▸ Listed entries:
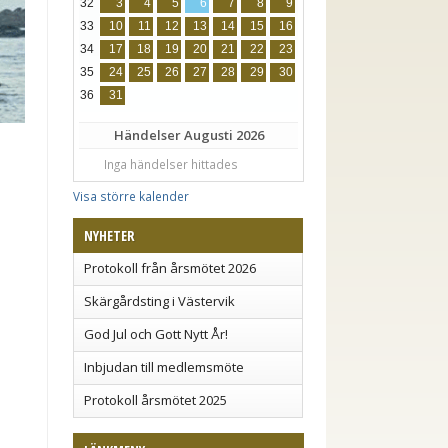
32
3
4
5
6
7
8
9
33
10
11
12
13
14
15
16
34
17
18
19
20
21
22
23
35
24
25
26
27
28
29
30
36
31
Händelser
Augusti 2026
Inga händelser hittades
Visa större kalender
NYHETER
Protokoll från årsmötet 2026
Skärgårdsting i Västervik
God Jul och Gott Nytt År!
Inbjudan till medlemsmöte
Protokoll årsmötet 2025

▸ Exercise requirements:
What lines in the material above contain the word "Protokoll"? Copy them out.

▸ Response to the exercise:
Protokoll från årsmötet 2026
Protokoll årsmötet 2025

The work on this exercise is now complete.